Service mesh integration. If you’re using Istio or Linkerd, they generate traces at the network level. Configure them to use the same trace headers (W3C Trace Context), and OTel traces will connect to service mesh traces.

Sampling. Not every request needs to be traced. Configure sampling to reduce volume:

from opentelemetry.sdk.trace.sampling import TraceIdRatioBased

provider = TracerProvider(
    resource=resource,
    sampler=TraceIdRatioBased(0.1)  # Sample 10% of traces
)

Baggage. Pass context across services without it appearing in spans:

from opentelemetry import baggage

baggage.set_baggage("user.id", "12345")
# This value propagates to downstream services

Kubernetes Auto-instrumentation

For Kubernetes, the OTel Operator can auto-instrument pods without code changes:

apiVersion: opentelemetry.io/v1alpha1
kind: Instrumentation
metadata:
  name: my-instrumentation
spec:
  exporter:
    endpoint: http://otel-collector:4317
  propagators:
    - tracecontext
    - baggage
  python:
    image: ghcr.io/open-telemetry/opentelemetry-operator/autoinstrumentation-python:latest

Then annotate your deployments:

apiVersion: apps/v1
kind: Deployment
metadata:
  name: my-app
spec:
  template:
    metadata:
      annotations:
        instrumentation.opentelemetry.io/inject-python: "true"

The operator injects the instrumentation automatically.
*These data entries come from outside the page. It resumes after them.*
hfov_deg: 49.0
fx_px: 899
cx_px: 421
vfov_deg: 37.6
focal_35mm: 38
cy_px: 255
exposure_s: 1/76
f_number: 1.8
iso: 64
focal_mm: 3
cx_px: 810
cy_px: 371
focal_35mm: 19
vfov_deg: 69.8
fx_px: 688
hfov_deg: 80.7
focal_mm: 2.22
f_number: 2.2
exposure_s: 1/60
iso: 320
No code changes required.

Making Sense of the Data

Collecting telemetry is pointless without using it effectively.

Start with traces for debugging. When something breaks, find the trace. The spans show exactly where time was spent and where errors occurred.
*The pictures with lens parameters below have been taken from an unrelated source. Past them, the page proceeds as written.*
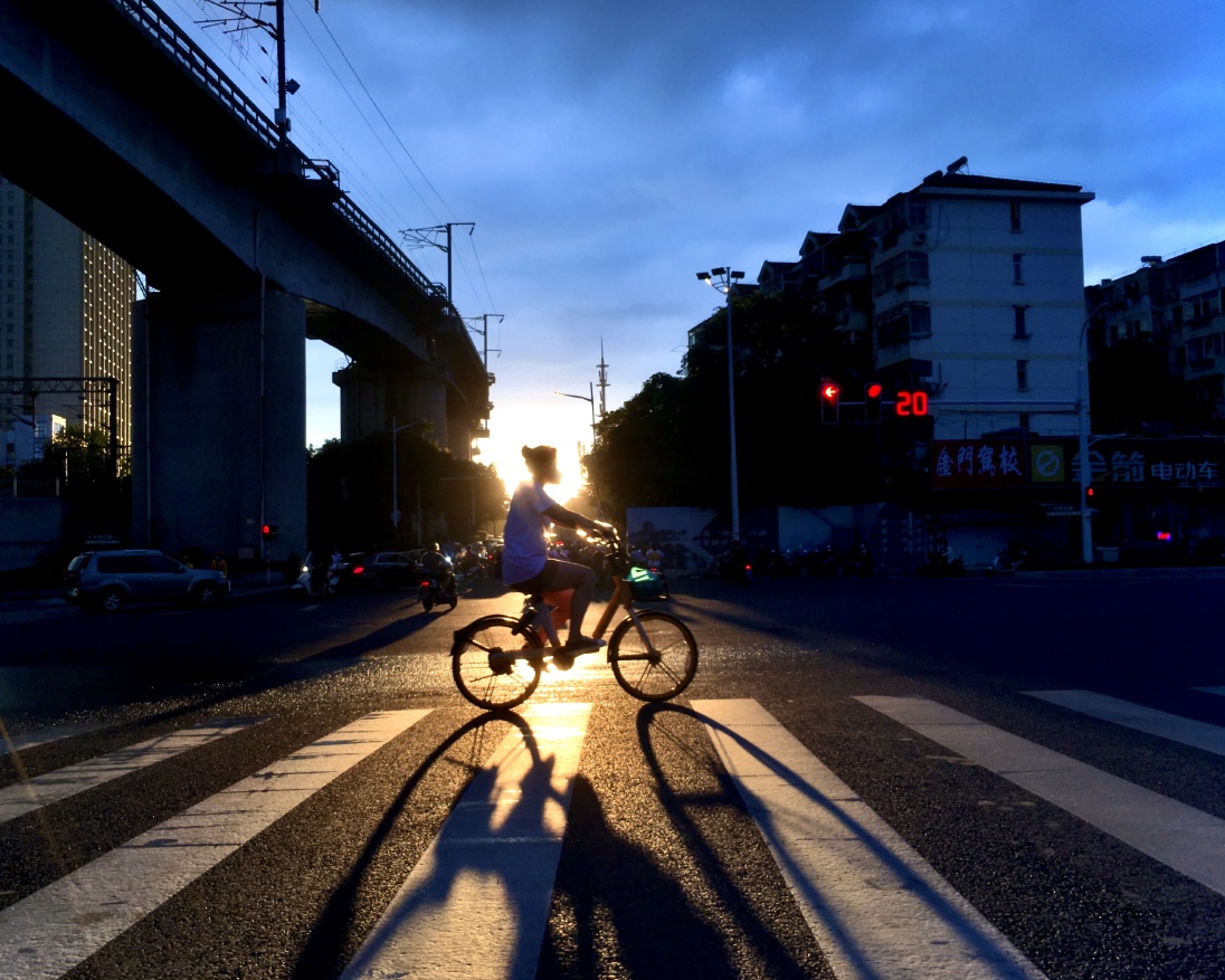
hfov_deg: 57.1
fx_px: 1124
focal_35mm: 31
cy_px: 493
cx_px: 558
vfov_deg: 47.1
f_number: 2.2
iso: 25
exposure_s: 1/167
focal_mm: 4.15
Use metrics for alerting. Don’t alert on traces. Traces are samples. Metrics are aggregates. Alert when error_rate exceeds your SLO.

Correlate through trace IDs. Error log → find trace ID → view trace → understand context. This workflow should take seconds.

Build service maps. Most tracing backends can generate service dependency maps from trace data. Use these to understand your architecture.

Getting Started

Week 1: Instrument one service with traces. Send to Jaeger. Get comfortable with the trace view.

Week 2: Add the collector. Configure sampling. Add a second service.

Week 3: Add metrics. Create a basic Grafana dashboard.

Week 4: Add logs with trace correlation. Practice the debug workflow.

OpenTelemetry has a learning curve, but the payoff is significant. Unified observability beats cobbled-together tools every time.